Date: 2011-07-24 03:56 am (UTC)
From: [identity profile] doublemeat.livejournal.com
Yeah, I remember the PCP scare. That was insanely exaggerated, too. Every time a new drug comes along, the media hype it as the Worst Thing Ever. It's a peculiar species of moral panic. People like bad news, and publishers like to sell papers. PCP is bad stuff (and from personal experience, not fun at all -- I have no idea why anyone uses it) but not much worse than other dissociatives like ketamine or DXM. General rule of thumb: if a news story about drugs says nothing about pharmacology or statistical data but only cites anecdotes, it's bullshit.

LSD is an exceptionally safe drug by any measure. It has no known LD50, hence overdosing on LSD is effectively impossible, and it does not impair judgment or motor control even to the extent that alcohol does. There are no known long-term negative effects associated with its use, other than a disorder called HPPD (hallucinogen persisting perceptual disorder), which affects a tiny number of users -- probably less than 1% -- and is not fatal.

Alcohol is responsible for 79,000 deaths annually in the United States alone, according to the CDC (http://www.cdc.gov/alcohol/). That is several times more than all other recreational drugs combined.
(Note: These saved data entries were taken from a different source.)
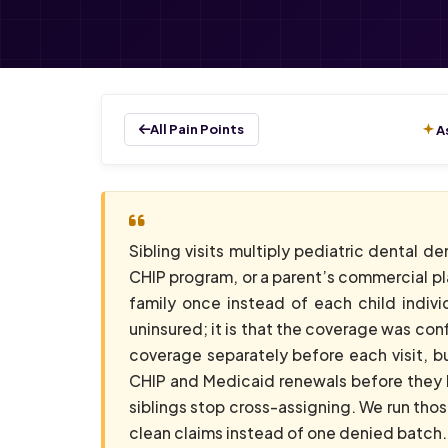
All Pain Points
A
Sibling visits multiply pediatric dental d
CHIP program, or a parent’s commercial pla
family once instead of each child individ
uninsured; it is that the coverage was conf
coverage separately before each visit, bu
CHIP and Medicaid renewals before they la
siblings stop cross-assigning. We run th
clean claims instead of one denied batch.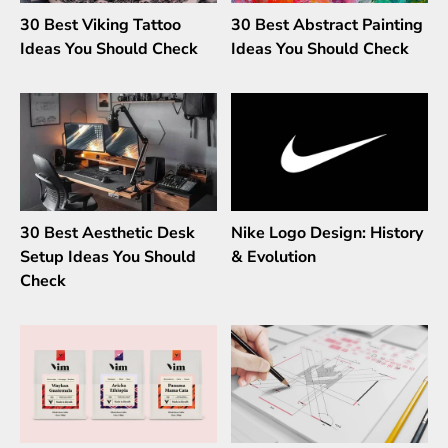
30 Best Viking Tattoo
30 Best Abstract Painting
Ideas You Should Check
Ideas You Should Check
30 Best Aesthetic Desk
Nike Logo Design: History
Setup Ideas You Should
& Evolution
Check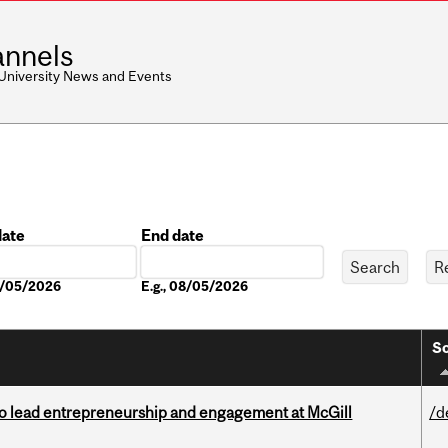
nnels
 University News and Events
date
End date
Date
08/05/2026
E.g., 08/05/2026
So
to lead entrepreneurship and engagement at McGill
/d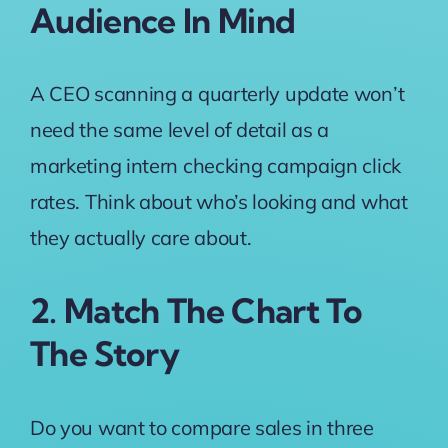
Audience In Mind
A CEO scanning a quarterly update won’t
need the same level of detail as a
marketing intern checking campaign click
rates. Think about who’s looking and what
they actually care about.
2. Match The Chart To
The Story
Do you want to compare sales in three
While comparisons of which drug is "more addictive" are difficult to make with certainty -- since it's hard to get accurate data on the number of addicts vs. number of users for illegal drugs -- there is no doubt that alcohol is highly addictive. It is also neurotoxic, severely impairs judgment, promotes aggression, and has numerous long-term negative health effects. If we had to pick only one drug to zap out of existence, from a public health perspective the choice would be very obvious.

Saying that alcohol is more dangerous than LSD is frankly nuts.